Fragmento para leer:
-----

Pandillas de Nueva York

Calificación: ****. Título original: Gangs of New York. Año de producción: 2002. Dirección: Martin Scorsese. Guión: Jay Cocks, Kenneth Lonergan, Steve Zallian. Actores: Leonardo Di Caprio, Daniel Day-Lewis, Cameron Díaz, Jim Broadbent, Liam Neeson, Henry Thomas, John C. Reilly, Brendan Gleeson.

Es una inmensa pintura que se mueve. Un hombre que se afeita le recuerda a su hijo, en el fondo de una caverna del principio de los tiempos, que "la sangre se queda en la navaja". Y muere unos minutos más tarde, en el centro del lienzo, al final de la horrible batalla por una pequeña plaza del Nueva York de 1846. Sí, así termina el combate: las dos pandillas –que son, en verdad, dos manadas con hambre- se asesinan con las puntas de los dedos, el huérfano espera las últimas palabras de su padre y la nieve se mancha de piedras y de sangre poco a poco. Es como si el pintor, el norteamericano Martin Scorsese, hubiera conseguido filmar el Infierno. Como si su cámara visitara, quinientos años más tarde, las pesadillas que pintaron El Bosco y Peter Brueghel, el viejo, en nombre de aquel Dios que sometía.

Pandillas de Nueva York es, para no ir más lejos, una obra maestra. No tanto por la historia que relata –que es, a fin de cuentas, la de una venganza- como por esas secuencias que  nos recuerdan que el lenguaje cinematográfico es capaz de contener las seis artes primeras y por aquellas estremecedoras noticias que nos trae del mundo que aún hoy soportamos. El protagonista de la tragedia, el joven Amsterdam Vallon, es expulsado de la Plaza Paraíso, en un barrio que la ciudad se empeña en olvidar, cuando es sólo ese niño que lo ha perdido todo. Y regresa, después de pasar dieciséis años en una correccional llamada "la puerta del Infierno", para vengar la muerte de su padre.

El lugar al que vuelve, que todos llaman "los cinco puntos", es una suma de esquinas abandonadas a su suerte. Charles Dickens lo describió, en 1841, como el territorio en donde "los cerdos se preguntan por qué sus amos caminan erguidos en vez de ir en cuatro patas y por qué hablan en vez de gruñir". "Todo lo asqueroso y decadente queda en este sitio", escribió. Y cuando Ámsterdam lo pisa de nuevo, en 1861, parece detenido en el tiempo: los políticos lo recuerdan cuando necesitan sus votos, los policías aparecen para pedir su parte de los robos y Bill "el carnicero" Cutting, el último americano verdadero, líder de una pandilla llamada "Los nativos", gobierna las calles a fuerza de atemorizar a todos los que las recorren y se resiste con toda su ira a que su país sea invadido por negros, chinos e irlandeses "amantes del Papa".

-----

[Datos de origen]

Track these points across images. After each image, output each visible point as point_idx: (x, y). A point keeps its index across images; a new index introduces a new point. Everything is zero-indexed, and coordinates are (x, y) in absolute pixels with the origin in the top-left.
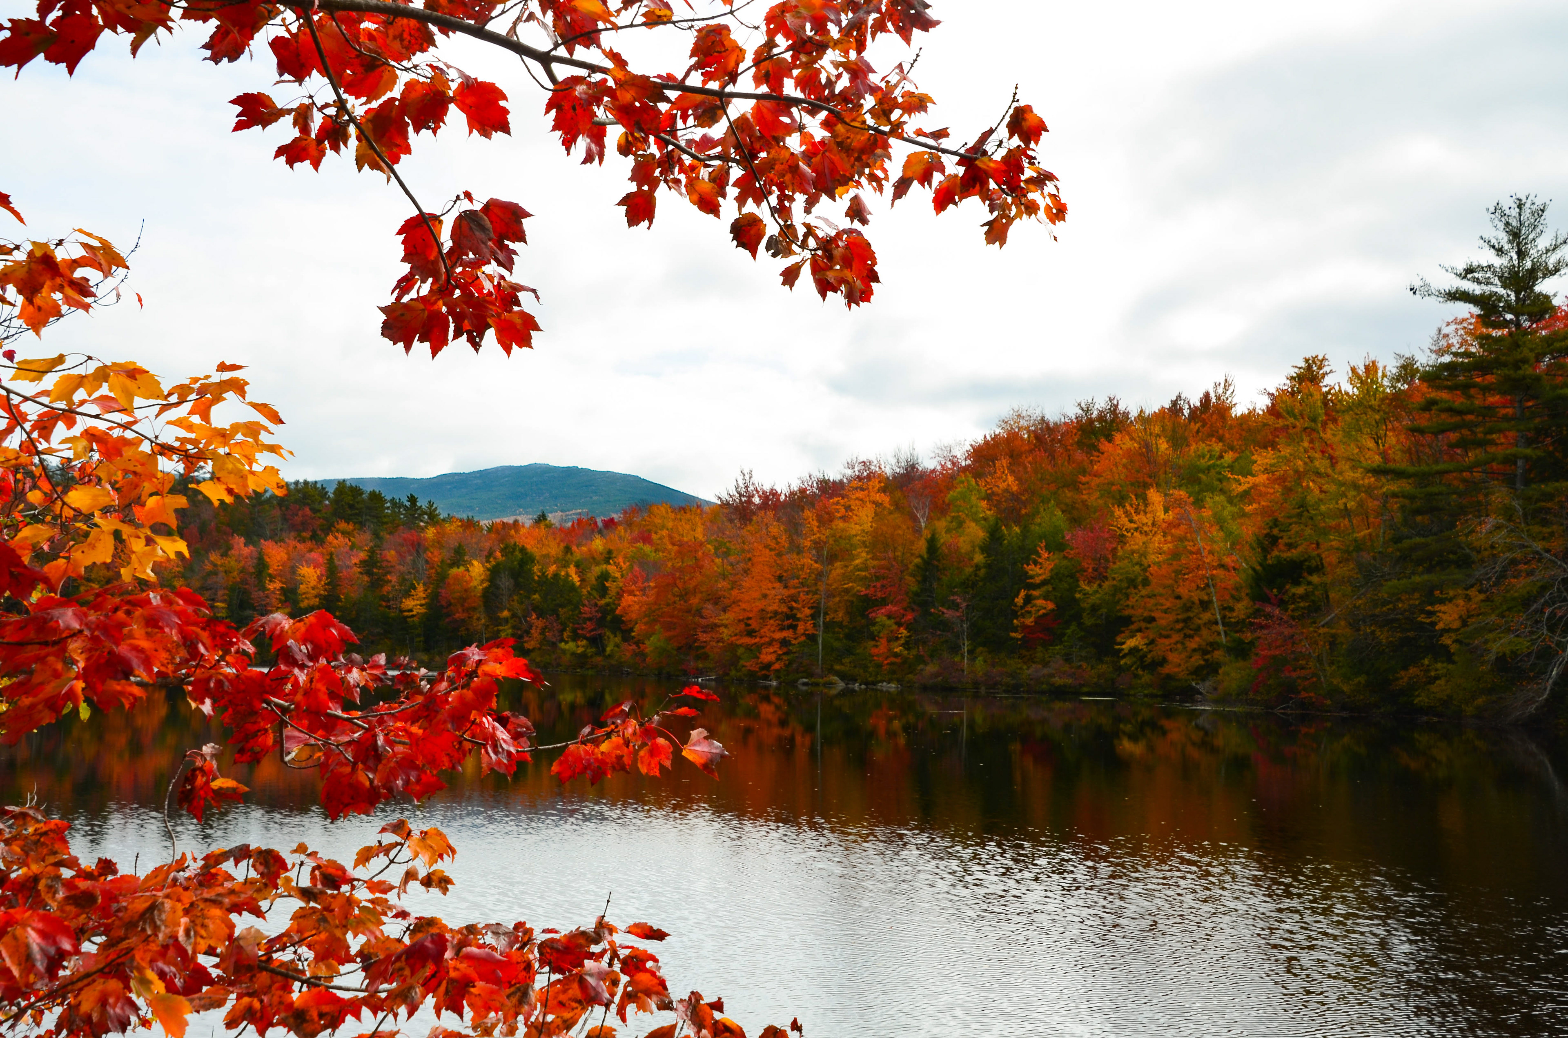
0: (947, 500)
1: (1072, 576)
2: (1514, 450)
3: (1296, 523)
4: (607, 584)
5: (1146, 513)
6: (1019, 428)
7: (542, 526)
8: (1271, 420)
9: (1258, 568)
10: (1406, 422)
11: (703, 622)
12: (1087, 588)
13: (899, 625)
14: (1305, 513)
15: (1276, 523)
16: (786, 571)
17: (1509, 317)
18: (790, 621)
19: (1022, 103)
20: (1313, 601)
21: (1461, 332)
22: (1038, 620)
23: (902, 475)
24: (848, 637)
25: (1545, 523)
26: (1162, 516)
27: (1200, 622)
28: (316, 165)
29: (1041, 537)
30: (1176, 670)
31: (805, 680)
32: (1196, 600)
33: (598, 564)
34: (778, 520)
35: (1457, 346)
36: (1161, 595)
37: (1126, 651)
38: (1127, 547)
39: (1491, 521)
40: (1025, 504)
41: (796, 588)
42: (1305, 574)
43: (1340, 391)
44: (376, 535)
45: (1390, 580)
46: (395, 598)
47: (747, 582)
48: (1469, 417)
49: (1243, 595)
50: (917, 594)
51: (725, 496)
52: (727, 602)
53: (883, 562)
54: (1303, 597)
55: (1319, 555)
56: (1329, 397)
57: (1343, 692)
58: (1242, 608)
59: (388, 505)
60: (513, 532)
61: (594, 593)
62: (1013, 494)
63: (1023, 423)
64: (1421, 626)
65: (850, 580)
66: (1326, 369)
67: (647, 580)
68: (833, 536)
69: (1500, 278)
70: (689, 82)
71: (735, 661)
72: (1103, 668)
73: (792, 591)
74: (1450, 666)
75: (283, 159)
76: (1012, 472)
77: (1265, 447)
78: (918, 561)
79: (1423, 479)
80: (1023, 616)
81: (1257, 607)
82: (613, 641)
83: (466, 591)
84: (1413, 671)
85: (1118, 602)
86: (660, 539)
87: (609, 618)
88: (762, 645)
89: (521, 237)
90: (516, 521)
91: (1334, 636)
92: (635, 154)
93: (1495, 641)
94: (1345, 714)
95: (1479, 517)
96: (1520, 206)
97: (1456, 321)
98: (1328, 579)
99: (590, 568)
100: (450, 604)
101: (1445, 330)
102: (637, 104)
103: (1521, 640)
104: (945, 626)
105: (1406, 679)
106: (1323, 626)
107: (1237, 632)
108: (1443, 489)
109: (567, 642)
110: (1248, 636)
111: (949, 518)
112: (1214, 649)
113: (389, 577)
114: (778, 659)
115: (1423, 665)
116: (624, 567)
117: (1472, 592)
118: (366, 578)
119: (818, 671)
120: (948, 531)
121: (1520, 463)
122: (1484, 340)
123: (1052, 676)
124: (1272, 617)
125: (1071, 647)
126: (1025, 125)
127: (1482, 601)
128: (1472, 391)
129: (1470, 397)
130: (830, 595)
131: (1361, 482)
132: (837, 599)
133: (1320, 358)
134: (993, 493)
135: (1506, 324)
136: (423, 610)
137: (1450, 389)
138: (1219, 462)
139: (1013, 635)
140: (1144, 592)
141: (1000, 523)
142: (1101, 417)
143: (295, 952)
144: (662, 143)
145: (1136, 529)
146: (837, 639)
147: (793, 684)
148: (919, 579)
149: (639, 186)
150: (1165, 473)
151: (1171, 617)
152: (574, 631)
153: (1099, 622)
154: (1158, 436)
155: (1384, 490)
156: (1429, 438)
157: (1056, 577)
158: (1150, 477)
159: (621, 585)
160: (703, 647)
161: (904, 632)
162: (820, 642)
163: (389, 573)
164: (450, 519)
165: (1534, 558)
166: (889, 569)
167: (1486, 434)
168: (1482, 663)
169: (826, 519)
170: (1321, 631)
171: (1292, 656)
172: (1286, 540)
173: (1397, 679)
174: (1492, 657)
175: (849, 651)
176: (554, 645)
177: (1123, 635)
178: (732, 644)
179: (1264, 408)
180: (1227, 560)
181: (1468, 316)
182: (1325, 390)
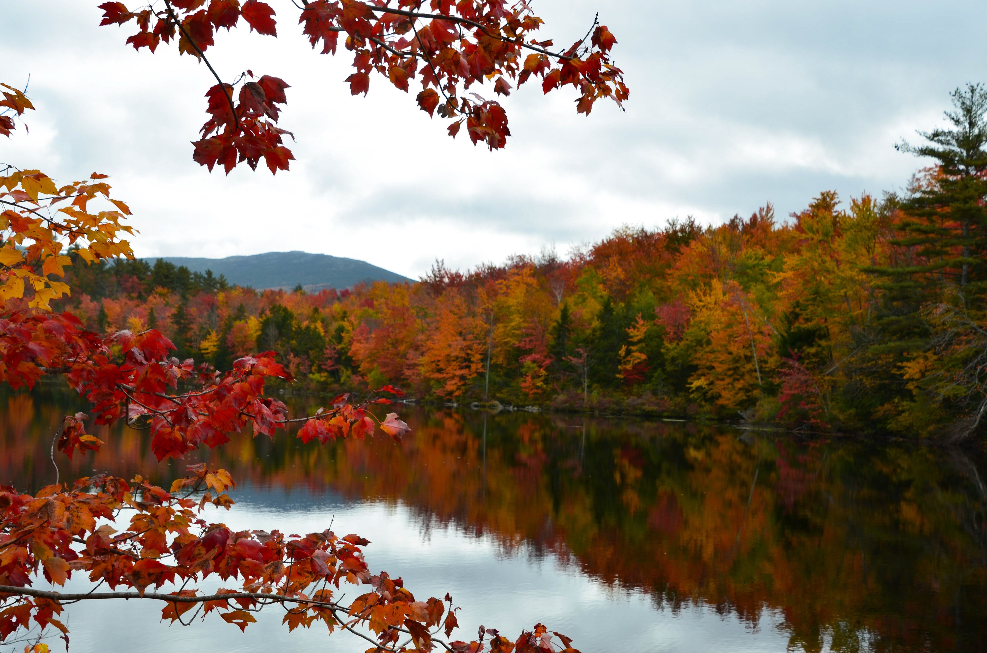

-----

Consigna:
Según la reseña, ¿cuántos años pasa Amsterdam Vallon en la correccional antes de regresar? Los ítems no son necesarios.

Respuesta:
Dieciséis años.